Poverty Keeps Growing in the U.S.; The Media is Blind to Report on It
John Hanrahan writes on Nieman Watchdog
If Michael Harrington, author of The Other America: Poverty in the United States, were alive today and writing an update of his 1962 classic, he would probably not need to change a word of the following observation from that book:
(T)he poor are politically invisible. It is one of the cruelest ironies of social life in advanced countries that the dispossessed at the bottom of society are unable to speak for themselves. The people of the other America do not, by and large, belong to unions, to fraternal organizations, or to political parties. They are without lobbies of their own; they put forward no legislative program. As a group, they are atomized. They have no face; they have no voice….
Further, Harrington wrote, “society is creating a new kind of blindness about poverty. It is increasingly slipping out of the very experience and consciousness of the nation.”

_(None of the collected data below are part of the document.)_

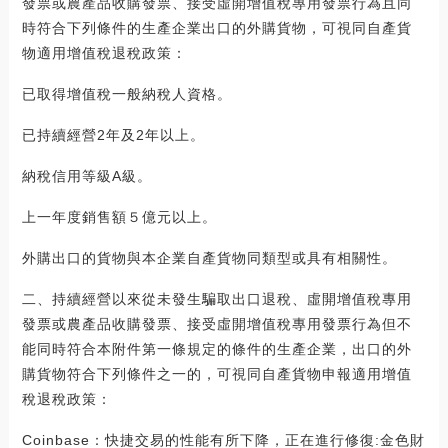
發票或農產品收購發票、接受虛開增值稅專用發票行為且同
時符合下列條件的生產企業出口的外購貨物，可視同自產貨
物適用增值稅退稅政策：
已取得增值稅一般納稅人資格。
已持續經營2年及2年以上。
納稅信用等級A級。
上一年度銷售額５億元以上。
外購出口的貨物與本企業自產貨物同類型或具有相關性。
二、持續經營以來從未發生騙取出口退稅、虛開增值稅專用
發票或農產品收購發票、接受虛開增值稅專用發票行為但不
能同時符合本附件第一條規定的條件的生產企業，出口的外
購貨物符合下列條件之一的，可視同自產貨物申報適用增值
稅退稅政策：
Coinbase：快捷交易的性能有所下降，正在進行修復:金色財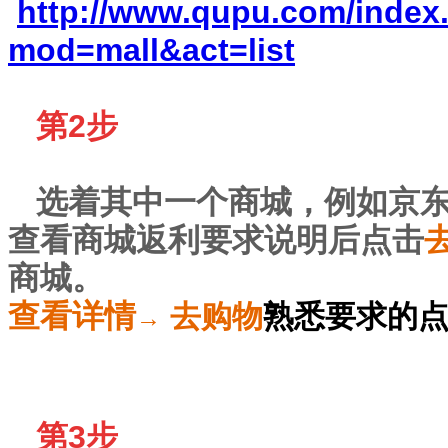
http://www.qupu.com/index
mod=mall&act=list
第2步
选着其中一个商城，例如京
查看商城返利要求说明后点击
商城。
查看详情
去购物
熟悉要求的
→
第3步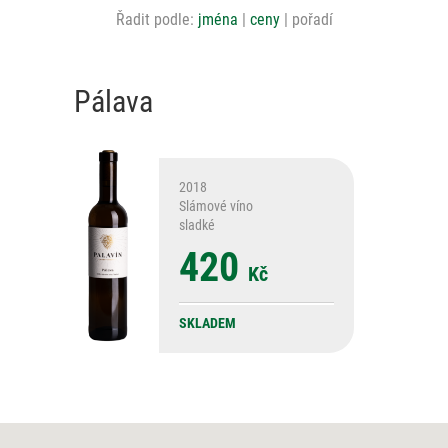
Řadit podle:
jména
ceny
pořadí
Pálava
2018
Slámové víno
sladké
420
Kč
SKLADEM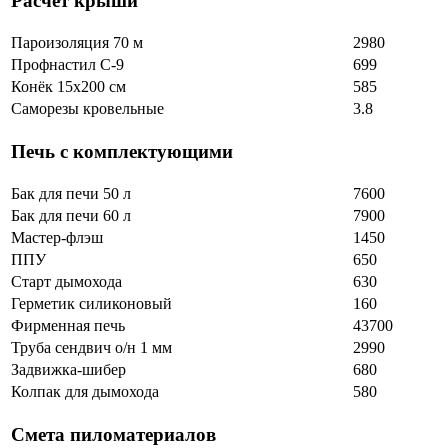
Расчет крыши
Пароизоляция 70 м
2980
Профнастил С-9
699
Конёк 15х200 см
585
Саморезы кровельные
3.8
Печь с комплектующими
Бак для печи 50 л
7600
Бак для печи 60 л
7900
Мастер-флэш
1450
ППУ
650
Старт дымохода
630
Герметик силиконовый
160
Фирменная печь
43700
Труба сендвич о/н 1 мм
2990
Задвижка-шибер
680
Колпак для дымохода
580
Смета пиломатериалов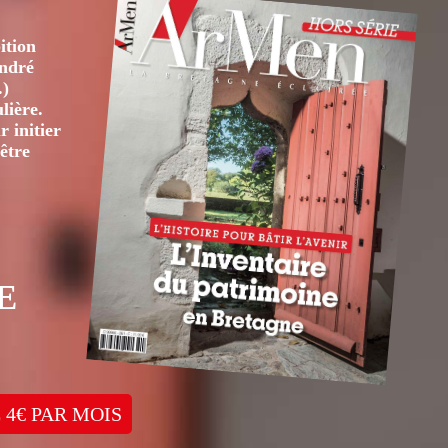
ition
André
.)
lière.
 initier
être
E
 4€ PAR MOIS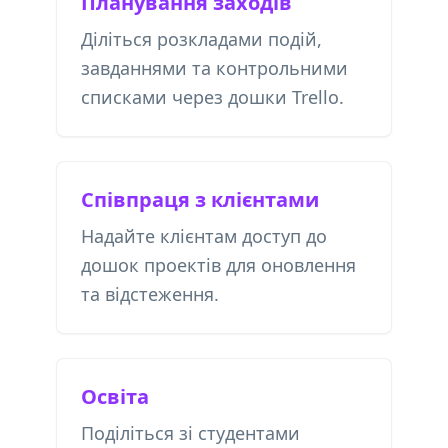
Планування заходів
Діліться розкладами подій,
завданнями та контрольними
списками через дошки Trello.
Співпраця з клієнтами
Надайте клієнтам доступ до
дошок проектів для оновлення
та відстеження.
Освіта
Поділіться зі студентами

And so it is for the most part today: Invisible in our political discourse. Invisible in the press. Invisible in current discussions of solutions to our Great Recession but all too real for growing numbers of millions of Americans. The mainstream news media should acknowledge an obligation to make these invisible Americans more visible. Perhaps they could devote to the nation’s poor — and to solutions to poverty — even 10 percent of the news space and broadcast news time they give week in and week out to the tiniest ups and downs of the stock market, consumer spending, professional sports, and celebrities famous for being famous.